:: TASK STATEMENT ::
Output, word for word, the lines of this listing that fall between the line with "contracts | 0 [7670] |" and the line with "His session grants", counting both of those lines, and no others.

:: DATA SECTION ::
* * *

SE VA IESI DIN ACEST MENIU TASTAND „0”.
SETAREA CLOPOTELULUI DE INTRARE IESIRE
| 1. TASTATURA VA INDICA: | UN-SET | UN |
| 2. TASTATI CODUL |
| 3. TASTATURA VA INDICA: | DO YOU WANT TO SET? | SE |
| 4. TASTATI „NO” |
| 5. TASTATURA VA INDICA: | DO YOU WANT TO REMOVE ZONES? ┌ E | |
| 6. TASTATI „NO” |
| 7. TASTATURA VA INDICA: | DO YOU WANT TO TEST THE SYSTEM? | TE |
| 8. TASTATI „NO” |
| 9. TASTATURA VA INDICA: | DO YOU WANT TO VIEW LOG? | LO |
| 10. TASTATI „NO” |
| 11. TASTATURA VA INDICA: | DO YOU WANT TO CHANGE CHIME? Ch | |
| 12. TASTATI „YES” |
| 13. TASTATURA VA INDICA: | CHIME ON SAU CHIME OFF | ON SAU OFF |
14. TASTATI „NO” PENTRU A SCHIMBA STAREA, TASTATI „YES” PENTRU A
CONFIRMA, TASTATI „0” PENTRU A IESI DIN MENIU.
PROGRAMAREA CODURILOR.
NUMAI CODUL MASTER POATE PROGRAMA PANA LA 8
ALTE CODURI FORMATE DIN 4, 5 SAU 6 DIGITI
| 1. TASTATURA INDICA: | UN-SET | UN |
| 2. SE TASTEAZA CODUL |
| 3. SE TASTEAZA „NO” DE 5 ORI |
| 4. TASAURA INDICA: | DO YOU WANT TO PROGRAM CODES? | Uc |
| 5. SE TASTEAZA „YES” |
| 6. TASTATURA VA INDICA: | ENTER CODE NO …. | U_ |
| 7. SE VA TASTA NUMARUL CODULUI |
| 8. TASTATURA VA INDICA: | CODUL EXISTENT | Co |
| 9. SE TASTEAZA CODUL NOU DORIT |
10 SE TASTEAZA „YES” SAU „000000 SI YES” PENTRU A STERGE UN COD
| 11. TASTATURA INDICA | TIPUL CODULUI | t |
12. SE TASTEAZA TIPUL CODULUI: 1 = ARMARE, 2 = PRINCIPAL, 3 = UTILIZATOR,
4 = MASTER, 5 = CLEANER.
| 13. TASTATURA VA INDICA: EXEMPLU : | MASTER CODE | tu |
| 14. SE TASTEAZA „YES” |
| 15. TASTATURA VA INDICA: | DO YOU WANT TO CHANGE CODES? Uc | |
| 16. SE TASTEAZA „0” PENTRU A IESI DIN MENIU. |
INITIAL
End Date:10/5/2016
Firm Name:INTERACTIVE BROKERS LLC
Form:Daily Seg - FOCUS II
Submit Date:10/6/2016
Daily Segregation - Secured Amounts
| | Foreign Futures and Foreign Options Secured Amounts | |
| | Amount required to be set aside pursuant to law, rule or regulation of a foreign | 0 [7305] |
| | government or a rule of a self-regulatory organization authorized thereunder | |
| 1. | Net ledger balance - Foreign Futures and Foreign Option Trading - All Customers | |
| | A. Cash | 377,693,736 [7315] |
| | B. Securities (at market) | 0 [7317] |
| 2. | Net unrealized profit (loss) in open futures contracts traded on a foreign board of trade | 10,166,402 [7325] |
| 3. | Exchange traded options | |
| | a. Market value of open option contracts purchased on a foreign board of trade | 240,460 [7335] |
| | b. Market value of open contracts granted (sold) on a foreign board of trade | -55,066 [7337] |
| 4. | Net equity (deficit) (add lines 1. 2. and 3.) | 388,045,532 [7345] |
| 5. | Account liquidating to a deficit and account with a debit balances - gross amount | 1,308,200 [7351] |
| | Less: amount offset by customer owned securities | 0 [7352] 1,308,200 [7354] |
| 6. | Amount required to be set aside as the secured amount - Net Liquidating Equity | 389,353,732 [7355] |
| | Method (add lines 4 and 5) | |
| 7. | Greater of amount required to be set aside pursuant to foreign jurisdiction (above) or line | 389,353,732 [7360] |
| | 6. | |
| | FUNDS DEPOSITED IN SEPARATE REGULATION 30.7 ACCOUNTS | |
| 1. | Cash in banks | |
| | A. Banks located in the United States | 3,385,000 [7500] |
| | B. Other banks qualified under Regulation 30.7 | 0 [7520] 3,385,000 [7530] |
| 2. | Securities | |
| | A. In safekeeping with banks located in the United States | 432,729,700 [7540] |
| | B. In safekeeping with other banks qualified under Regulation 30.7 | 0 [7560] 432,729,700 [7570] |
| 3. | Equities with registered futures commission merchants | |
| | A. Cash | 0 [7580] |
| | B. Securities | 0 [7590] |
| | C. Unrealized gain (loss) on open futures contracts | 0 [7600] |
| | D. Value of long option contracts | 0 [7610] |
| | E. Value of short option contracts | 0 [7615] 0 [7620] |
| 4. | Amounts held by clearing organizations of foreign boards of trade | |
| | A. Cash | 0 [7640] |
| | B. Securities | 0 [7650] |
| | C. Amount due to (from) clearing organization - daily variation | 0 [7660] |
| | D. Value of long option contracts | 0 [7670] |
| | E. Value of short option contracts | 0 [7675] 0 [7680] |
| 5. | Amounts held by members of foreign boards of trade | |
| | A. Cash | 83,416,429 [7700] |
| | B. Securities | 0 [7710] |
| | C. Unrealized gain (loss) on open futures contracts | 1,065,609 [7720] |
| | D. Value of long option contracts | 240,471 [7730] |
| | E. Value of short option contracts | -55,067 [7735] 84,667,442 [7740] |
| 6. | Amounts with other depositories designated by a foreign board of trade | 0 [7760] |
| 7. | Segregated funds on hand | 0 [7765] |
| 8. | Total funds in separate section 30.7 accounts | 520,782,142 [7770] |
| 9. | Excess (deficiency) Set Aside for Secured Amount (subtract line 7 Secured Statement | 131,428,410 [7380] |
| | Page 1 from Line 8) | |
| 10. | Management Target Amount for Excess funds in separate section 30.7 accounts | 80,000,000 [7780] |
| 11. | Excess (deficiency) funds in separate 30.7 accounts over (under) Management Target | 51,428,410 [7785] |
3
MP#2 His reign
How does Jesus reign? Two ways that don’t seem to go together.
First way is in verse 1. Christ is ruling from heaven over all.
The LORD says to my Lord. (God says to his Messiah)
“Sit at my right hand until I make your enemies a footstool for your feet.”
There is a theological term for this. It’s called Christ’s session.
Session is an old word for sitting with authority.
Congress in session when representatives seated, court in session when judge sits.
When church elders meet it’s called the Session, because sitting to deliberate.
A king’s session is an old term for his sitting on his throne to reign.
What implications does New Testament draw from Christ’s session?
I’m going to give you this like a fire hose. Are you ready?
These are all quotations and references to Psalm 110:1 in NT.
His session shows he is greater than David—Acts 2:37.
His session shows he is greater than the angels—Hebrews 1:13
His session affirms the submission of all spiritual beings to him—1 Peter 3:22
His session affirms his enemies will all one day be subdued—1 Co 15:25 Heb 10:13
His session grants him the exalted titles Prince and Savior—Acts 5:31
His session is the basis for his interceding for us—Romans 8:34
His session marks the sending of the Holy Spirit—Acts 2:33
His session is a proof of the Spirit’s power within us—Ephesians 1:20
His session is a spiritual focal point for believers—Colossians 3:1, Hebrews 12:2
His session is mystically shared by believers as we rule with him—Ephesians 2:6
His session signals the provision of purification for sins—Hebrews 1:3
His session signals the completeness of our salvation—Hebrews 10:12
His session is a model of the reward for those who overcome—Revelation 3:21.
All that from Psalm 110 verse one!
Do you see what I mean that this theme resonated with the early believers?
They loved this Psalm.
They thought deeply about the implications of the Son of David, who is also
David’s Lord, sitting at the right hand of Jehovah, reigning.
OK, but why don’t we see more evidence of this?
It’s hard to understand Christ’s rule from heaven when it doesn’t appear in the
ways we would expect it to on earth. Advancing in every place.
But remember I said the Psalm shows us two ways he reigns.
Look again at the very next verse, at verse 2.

* * *

:: RESULT FOR THIS TASK ::
| | D. Value of long option contracts | 0 [7670] |
| | E. Value of short option contracts | 0 [7675] 0 [7680] |
| 5. | Amounts held by members of foreign boards of trade | |
| | A. Cash | 83,416,429 [7700] |
| | B. Securities | 0 [7710] |
| | C. Unrealized gain (loss) on open futures contracts | 1,065,609 [7720] |
| | D. Value of long option contracts | 240,471 [7730] |
| | E. Value of short option contracts | -55,067 [7735] 84,667,442 [7740] |
| 6. | Amounts with other depositories designated by a foreign board of trade | 0 [7760] |
| 7. | Segregated funds on hand | 0 [7765] |
| 8. | Total funds in separate section 30.7 accounts | 520,782,142 [7770] |
| 9. | Excess (deficiency) Set Aside for Secured Amount (subtract line 7 Secured Statement | 131,428,410 [7380] |
| | Page 1 from Line 8) | |
| 10. | Management Target Amount for Excess funds in separate section 30.7 accounts | 80,000,000 [7780] |
| 11. | Excess (deficiency) funds in separate 30.7 accounts over (under) Management Target | 51,428,410 [7785] |
3
MP#2 His reign
How does Jesus reign? Two ways that don’t seem to go together.
First way is in verse 1. Christ is ruling from heaven over all.
The LORD says to my Lord. (God says to his Messiah)
“Sit at my right hand until I make your enemies a footstool for your feet.”
There is a theological term for this. It’s called Christ’s session.
Session is an old word for sitting with authority.
Congress in session when representatives seated, court in session when judge sits.
When church elders meet it’s called the Session, because sitting to deliberate.
A king’s session is an old term for his sitting on his throne to reign.
What implications does New Testament draw from Christ’s session?
I’m going to give you this like a fire hose. Are you ready?
These are all quotations and references to Psalm 110:1 in NT.
His session shows he is greater than David—Acts 2:37.
His session shows he is greater than the angels—Hebrews 1:13
His session affirms the submission of all spiritual beings to him—1 Peter 3:22
His session affirms his enemies will all one day be subdued—1 Co 15:25 Heb 10:13
His session grants him the exalted titles Prince and Savior—Acts 5:31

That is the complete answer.